Here's a partial summary of the guidelines, all based on current scientific evidence, that Sopoci presented:
--Stay active during the day. You're building up something called "sleep drive," Sopoci said. "The more you're awake during the day, the more active you are, the more sleep drive you're going to have."
--Go to bed about the same time every night. Don't vary that by more than a half-hour, or an hour at the most, Sopoci said. Pointing to a "sleep diary" of someone who went to bed at 2:15 a.m. on a Saturday and 10:15 the next night, he commented, "They virtually crossed four time zones in the space of a day."
--The caveat: You should go to bed only when you're sleepy, "not forcing yourself by lying in bed and staring at the ceiling and wondering how much time it's been."
--If you can't get to sleep, get out of bed. Make a "cozy nest" for yourself somewhere else, preferably in another room. Don't return to bed until you're sleepy.
--"Cozy nest" activities should be "mildly pleasant and relaxing." Reading a magazine, watching the History Channel, working on crossword puzzles could be good. Reading a James Patterson page-turner probably wouldn't. "It's probably best not to watch the news," Sopoci added.
--Pick a time to get up in the morning and stick to it. Don't sleep later on Saturday and Sunday. Get up when the alarm goes off. Stay away from the snooze button.

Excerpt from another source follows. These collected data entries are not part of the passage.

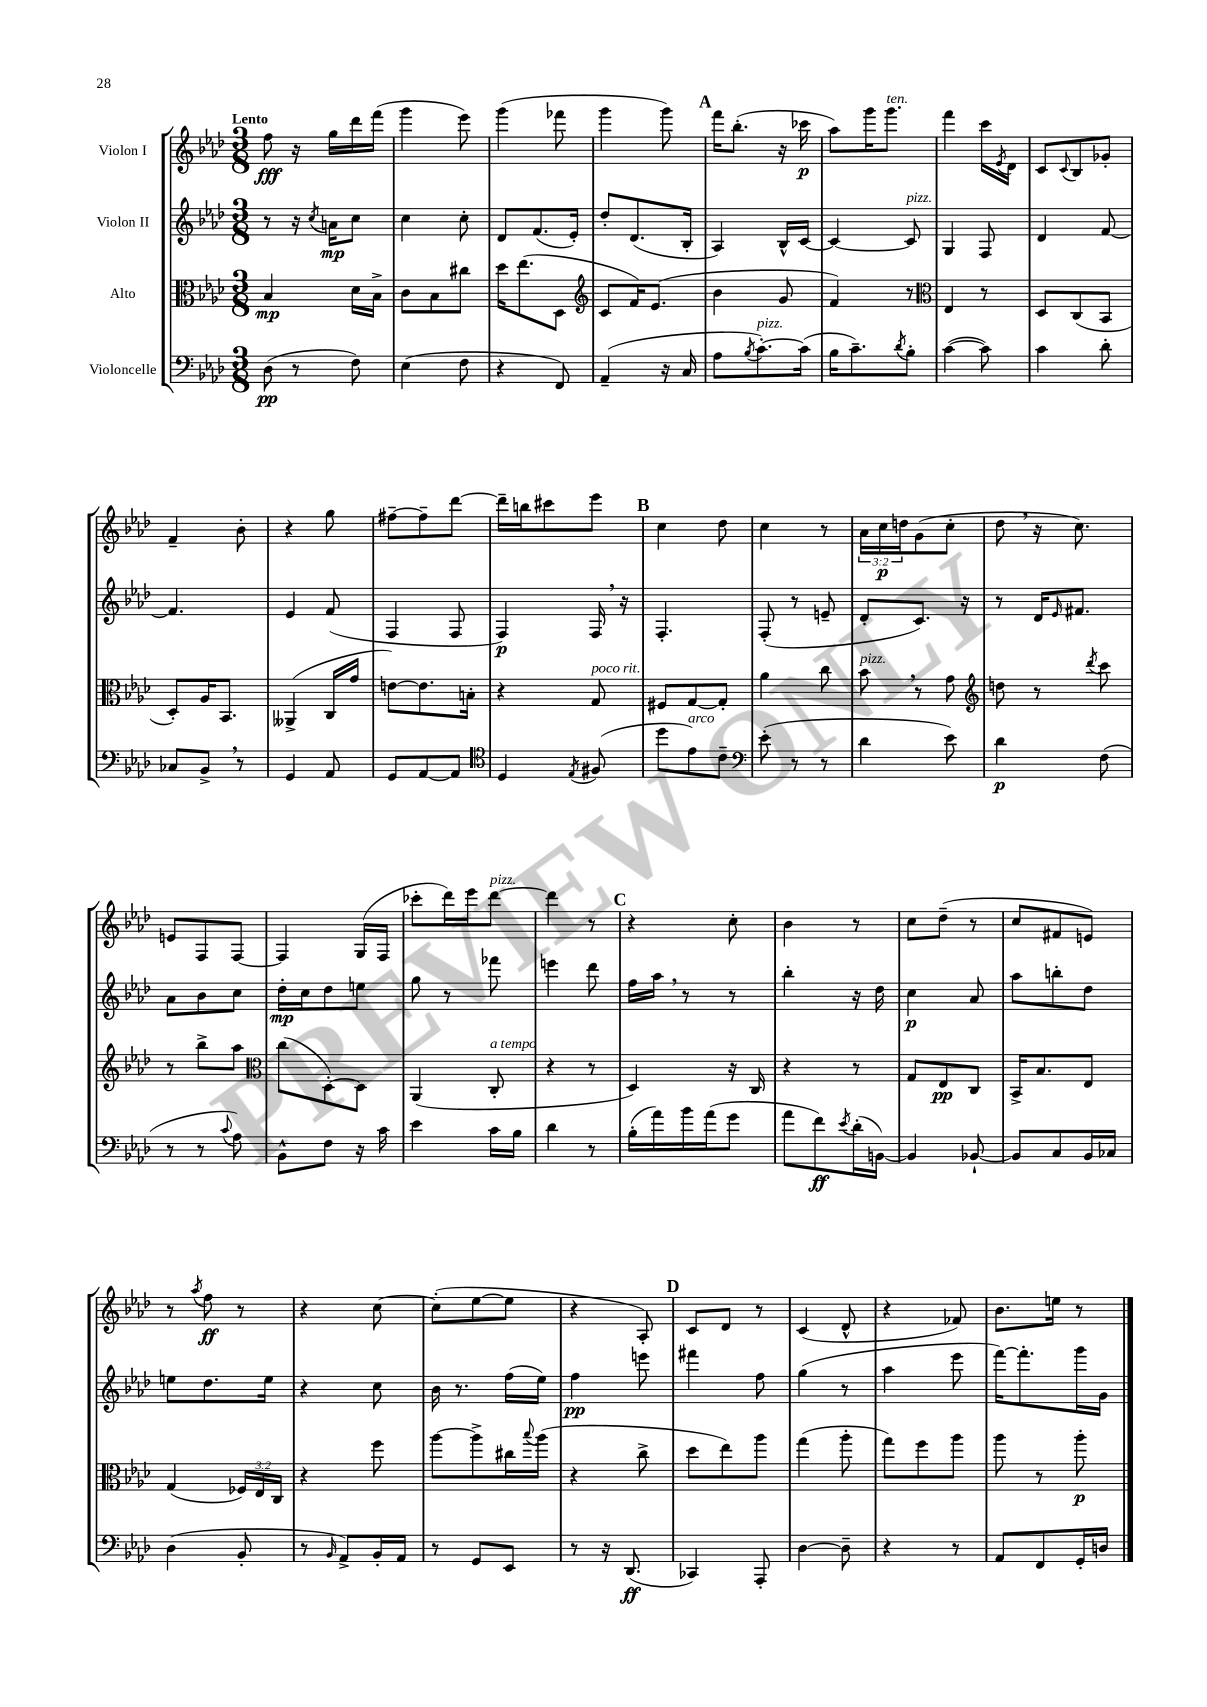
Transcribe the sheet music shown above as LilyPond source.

<<
\new StaffGroup <<
\new Staff = "s0" \with { instrumentName = "Violon I" } {
    \clef treble \key aes \major \numericTimeSignature \time 3/8 \override Staff.TupletNumber.text = #tuplet-number::calc-fraction-text \tempo "Lento"
    f''8\fff r16 g''16 des'''16 f'''16( |
    g'''4 ees'''8) |
    g'''4( fes'''8 |
    g'''4 g'''8) |
    \mark \markup { \bold "A" } f'''16 bes''8.-.( r16 ces'''16\p |
    aes''8) g'''16 g'''8.^\markup { \italic "ten." } |
    f'''4 c'''16 \acciaccatura { ees'8 } des'16 |
    c'8 \appoggiatura { c'8 } bes8 ges'8-. |
    f'4-- bes'8-. |
    r4 g''8 |
    fis''8~-- fis''8-- des'''8~ |
    des'''16-- b''16 cis'''8 ees'''8 |
    \mark \markup { \bold "B" } c''4 des''8 |
    c''4 r8 |
    \tuplet 3/2 { aes'16 c''16\p d''16 } g'8( c''8-. |
    des''8 \breathe r16 c''8.) |
    e'8 f8 f8~ |
    f4 g16( f16 |
    ces'''8-. des'''16) ees'''16 des'''8~^\markup { \italic "pizz." } |
    des'''4 r8 |
    \mark \markup { \bold "C" } r4 c''8-. |
    bes'4 r8 |
    c''8 des''8--( r8 |
    c''8 fis'8 e'8) |
    r8 \acciaccatura { aes''8 } f''8\ff r8 |
    r4 c''8~ |
    c''8-.( ees''8~ ees''8 |
    r4 aes8-.) |
    \mark \markup { \bold "D" } c'8 des'8 r8 |
    c'4( des'8-^ |
    r4 fes'8) |
    bes'8. e''16 r8 \bar "|." |
}
\new Staff = "s1" \with { instrumentName = "Violon II" } {
    \clef treble \key aes \major \numericTimeSignature \time 3/8
    r8 r16 \acciaccatura { c''8 } a'16\mp c''8 |
    c''4 c''8-. |
    des'8 f'8.( ees'16-.) |
    des''8-. des'8.( bes16-. |
    \mark \markup { \bold "A" } aes4) bes16-^ c'16~ |
    c'4~ c'8^\markup { \italic "pizz." } |
    g4 f8 |
    des'4 f'8~ |
    f'4. |
    ees'4 f'8( |
    f4 f8 |
    f4\p) f16 \breathe r16 |
    \mark \markup { \bold "B" } f4.-. |
    f8-.( r8 e'8-- |
    des'8-. c'8.) r16 |
    r8 des'16 \grace { ees'16 } fis'8. |
    aes'8 bes'8 c''8 |
    des''16-.\mp c''16 des''8 e''8 |
    g''8 r8 fes'''8 |
    e'''4 des'''8 |
    \mark \markup { \bold "C" } f''16 aes''16 \breathe r8 r8 |
    bes''4-. r16 des''16 |
    c''4\p aes'8 |
    aes''8 b''8-. des''8 |
    e''8 des''8. e''16 |
    r4 c''8 |
    bes'16 r8. f''16( ees''16) |
    f''4\pp e'''8 |
    \mark \markup { \bold "D" } fis'''4 f''8 |
    g''4( r8 |
    aes''4 ees'''8 |
    f'''16~) f'''8.-. g'''16 g'16 \bar "|." |
}
\new Staff = "s2" \with { instrumentName = "Alto" } {
    \clef alto \key aes \major \numericTimeSignature \time 3/8 \override Staff.TupletNumber.text = #tuplet-number::calc-fraction-text
    bes4\mp des'16 bes16-> |
    c'8 bes8 cis''8 |
    des''16 ees''8.( des8 |
    \clef treble c'8 f'16) ees'8.( |
    \mark \markup { \bold "A" } bes'4 g'8 |
    f'4) r8 |
    \clef alto ees4 r8 |
    des8 c8( bes,8 |
    des8-.) aes16 bes,8. |
    aeses,4->( c16 g'16 |
    e'8~) e'8. b16-. |
    r4 g8^\markup { \italic "poco rit." } |
    \mark \markup { \bold "B" } fis8 g8~ g8-. |
    aes'4 c''8 |
    bes'8^\markup { \italic "pizz." } \breathe r8 g'8 |
    \clef treble d''8 r8 \acciaccatura { des'''8 } c'''8 |
    r8 bes''8-> aes''8 |
    \clef alto c''8( des8~-.) des8 |
    aes,4( c8-.^\markup { \italic "a tempo" } |
    r4 r8 |
    \mark \markup { \bold "C" } des4) r16 c16 |
    r4 r8 |
    g8 ees8\pp c8 |
    bes,16-> bes8. ees8 |
    g4( \tuplet 3/2 { fes16) ees16 c16 } |
    r4 f''8 |
    aes''8~ aes''8-> cis''16 \appoggiatura { bes''8 } aes''16( |
    r4 c''8-> |
    \mark \markup { \bold "D" } des''8 ees''8) aes''8 |
    g''4( aes''8-. |
    g''8) f''8 aes''8 |
    aes''8 r8 aes''8-.\p \bar "|." |
}
\new Staff = "s3" \with { instrumentName = "Violoncelle" } {
    \clef bass \key aes \major \numericTimeSignature \time 3/8
    des8\pp( r8 f8) |
    ees4( f8 |
    r4 f,8) |
    aes,4--( r16 c16 |
    \mark \markup { \bold "A" } aes8 \acciaccatura { bes8 } c'8.~-.^\markup { \italic "pizz." }) c'16( |
    bes16 c'8.--) \acciaccatura { des'8 } bes8-. |
    c'4~( c'8) |
    c'4 des'8-. |
    ces8 bes,8-> \breathe r8 |
    g,4 aes,8 |
    g,8 aes,8~ aes,8 |
    \clef tenor des4 \acciaccatura { ees8 } fis8( |
    \mark \markup { \bold "B" } des''8 ees'8^\markup { \italic "arco" }) c'8-- |
    \clef bass ees'8-.( r8 r8 |
    des'4 ees'8) |
    des'4\p f8( |
    r8 r8 \appoggiatura { c'8 } aes8) |
    bes,8-^ f8 r16 c'16 |
    ees'4 c'16 bes16 |
    des'4 r8 |
    \mark \markup { \bold "C" } bes16-.( aes'16) bes'16 aes'16( g'8 |
    aes'8 f'8\ff) \acciaccatura { ees'8 } des'16-.( b,16~) |
    b,4 bes,8~-! |
    bes,8 c8 bes,16 ces16 |
    des4( bes,8-. |
    r8 \grace { bes,16 } aes,8->) bes,16-. aes,16 |
    r8 g,8 ees,8 |
    r8 r16 des,8.\ff( |
    \mark \markup { \bold "D" } ces,4) aes,,8-. |
    des4~ des8-- |
    r4 r8 |
    aes,8 f,8 g,16-. d16 \bar "|." |
}
>>
>>
\layout { \context { \Score \remove "Bar_number_engraver" } }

--Keep the bed as a "shrine to sleep." No reading in bed, no other activities. The only exception is sex.
--No daytime naps.
The guidelines are for people struggling with insomnia, Sopoci noted. An afternoon nap is OK if you still sleep well at night. Likewise, reading in bed is OK for someone who doesn't have sleep issues.
In an interview after his talk, Sopoci said sleep medications have their place. "The difficulty is ... they don't get to the underlying problem of sleep," he said.

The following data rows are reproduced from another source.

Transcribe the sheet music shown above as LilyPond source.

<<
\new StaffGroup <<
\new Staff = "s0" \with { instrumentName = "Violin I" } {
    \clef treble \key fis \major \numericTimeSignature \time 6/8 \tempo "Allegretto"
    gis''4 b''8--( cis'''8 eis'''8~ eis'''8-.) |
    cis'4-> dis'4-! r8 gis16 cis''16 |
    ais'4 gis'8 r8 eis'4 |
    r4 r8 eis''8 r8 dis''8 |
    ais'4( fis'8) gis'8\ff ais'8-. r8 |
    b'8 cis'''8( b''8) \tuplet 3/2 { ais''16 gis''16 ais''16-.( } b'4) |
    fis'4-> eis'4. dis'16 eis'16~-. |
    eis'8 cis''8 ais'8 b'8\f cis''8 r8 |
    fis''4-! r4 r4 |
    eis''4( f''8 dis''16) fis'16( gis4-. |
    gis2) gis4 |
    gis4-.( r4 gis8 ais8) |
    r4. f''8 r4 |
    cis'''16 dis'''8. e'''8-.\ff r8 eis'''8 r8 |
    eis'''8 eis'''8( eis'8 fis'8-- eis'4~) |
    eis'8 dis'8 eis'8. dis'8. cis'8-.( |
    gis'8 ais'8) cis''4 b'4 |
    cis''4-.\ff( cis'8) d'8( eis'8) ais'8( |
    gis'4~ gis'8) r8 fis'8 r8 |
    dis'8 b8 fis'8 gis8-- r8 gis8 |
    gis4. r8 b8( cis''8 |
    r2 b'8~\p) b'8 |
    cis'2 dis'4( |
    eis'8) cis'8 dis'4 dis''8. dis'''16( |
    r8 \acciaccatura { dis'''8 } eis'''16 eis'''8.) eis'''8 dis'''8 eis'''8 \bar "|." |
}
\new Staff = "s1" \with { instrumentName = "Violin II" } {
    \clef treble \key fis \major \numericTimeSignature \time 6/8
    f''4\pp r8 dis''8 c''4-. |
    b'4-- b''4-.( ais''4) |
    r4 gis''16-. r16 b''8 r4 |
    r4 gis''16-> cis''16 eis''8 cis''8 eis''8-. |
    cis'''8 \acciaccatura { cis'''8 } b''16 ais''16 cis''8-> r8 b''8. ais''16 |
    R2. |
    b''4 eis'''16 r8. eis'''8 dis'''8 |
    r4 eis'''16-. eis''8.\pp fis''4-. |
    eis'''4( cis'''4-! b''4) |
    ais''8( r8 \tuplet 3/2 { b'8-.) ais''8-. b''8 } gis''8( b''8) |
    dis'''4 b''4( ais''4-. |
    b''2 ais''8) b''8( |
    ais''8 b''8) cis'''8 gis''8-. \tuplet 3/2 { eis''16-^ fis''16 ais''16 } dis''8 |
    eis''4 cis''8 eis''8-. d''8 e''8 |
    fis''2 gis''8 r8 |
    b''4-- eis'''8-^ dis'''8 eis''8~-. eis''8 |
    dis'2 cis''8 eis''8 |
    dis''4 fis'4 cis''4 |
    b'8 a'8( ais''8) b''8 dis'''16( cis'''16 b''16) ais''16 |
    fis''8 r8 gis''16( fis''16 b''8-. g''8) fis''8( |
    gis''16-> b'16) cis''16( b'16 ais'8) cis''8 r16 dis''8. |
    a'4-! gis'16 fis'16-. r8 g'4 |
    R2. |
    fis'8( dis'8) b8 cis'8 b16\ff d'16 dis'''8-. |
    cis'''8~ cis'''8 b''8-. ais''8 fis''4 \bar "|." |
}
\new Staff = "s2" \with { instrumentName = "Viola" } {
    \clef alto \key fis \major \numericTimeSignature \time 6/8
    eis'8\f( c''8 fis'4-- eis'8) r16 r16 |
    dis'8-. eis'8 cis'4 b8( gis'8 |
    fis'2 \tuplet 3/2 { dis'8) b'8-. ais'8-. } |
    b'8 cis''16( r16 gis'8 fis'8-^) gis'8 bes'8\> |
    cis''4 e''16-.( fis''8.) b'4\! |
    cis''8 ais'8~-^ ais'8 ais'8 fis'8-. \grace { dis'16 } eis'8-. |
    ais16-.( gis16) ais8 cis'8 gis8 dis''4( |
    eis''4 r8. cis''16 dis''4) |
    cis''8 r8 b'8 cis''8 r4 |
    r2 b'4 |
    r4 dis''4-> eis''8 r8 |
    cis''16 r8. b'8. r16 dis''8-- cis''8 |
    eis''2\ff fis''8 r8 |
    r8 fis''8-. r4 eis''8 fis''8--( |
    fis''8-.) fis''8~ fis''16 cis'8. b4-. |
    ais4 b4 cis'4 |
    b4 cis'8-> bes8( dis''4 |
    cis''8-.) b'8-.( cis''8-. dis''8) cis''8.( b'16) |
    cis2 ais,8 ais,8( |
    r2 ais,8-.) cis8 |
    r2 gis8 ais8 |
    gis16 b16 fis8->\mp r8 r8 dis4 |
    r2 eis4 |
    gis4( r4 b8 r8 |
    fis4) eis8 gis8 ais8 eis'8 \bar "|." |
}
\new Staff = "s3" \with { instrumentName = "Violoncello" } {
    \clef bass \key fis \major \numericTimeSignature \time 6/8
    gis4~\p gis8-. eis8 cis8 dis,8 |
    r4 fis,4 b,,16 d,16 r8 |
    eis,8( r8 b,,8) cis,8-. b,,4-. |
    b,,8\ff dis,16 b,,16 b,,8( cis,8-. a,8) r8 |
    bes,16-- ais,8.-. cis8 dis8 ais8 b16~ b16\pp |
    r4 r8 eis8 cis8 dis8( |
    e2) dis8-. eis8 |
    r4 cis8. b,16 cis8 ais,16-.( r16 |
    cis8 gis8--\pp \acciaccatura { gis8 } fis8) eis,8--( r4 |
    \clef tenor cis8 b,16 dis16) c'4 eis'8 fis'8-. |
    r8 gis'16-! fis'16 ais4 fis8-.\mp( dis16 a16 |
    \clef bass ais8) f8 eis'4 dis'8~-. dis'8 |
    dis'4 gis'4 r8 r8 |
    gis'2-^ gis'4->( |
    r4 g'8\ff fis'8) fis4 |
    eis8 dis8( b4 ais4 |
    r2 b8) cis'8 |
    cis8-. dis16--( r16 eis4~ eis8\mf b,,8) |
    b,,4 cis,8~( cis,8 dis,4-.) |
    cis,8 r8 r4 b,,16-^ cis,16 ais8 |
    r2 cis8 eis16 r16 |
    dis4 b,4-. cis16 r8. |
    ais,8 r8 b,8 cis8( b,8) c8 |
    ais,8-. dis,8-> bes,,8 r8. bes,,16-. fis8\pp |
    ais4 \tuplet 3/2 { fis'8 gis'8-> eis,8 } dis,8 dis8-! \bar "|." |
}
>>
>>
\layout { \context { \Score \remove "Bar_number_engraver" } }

He was drawn to the study of sleep because insomnia is a contributor to so many mental health issues, Sopoci said. "So ignoring the sleep difficulty is missing an important piece of treating their other conditions."
He wasn't drawn to it because of sleep struggles of his own. Although he admitted to tossing and turning the night before another presentation, that happens to him "rarely," Sopoci said. "I'm one of those lucky people that sleeps well almost all the time, really."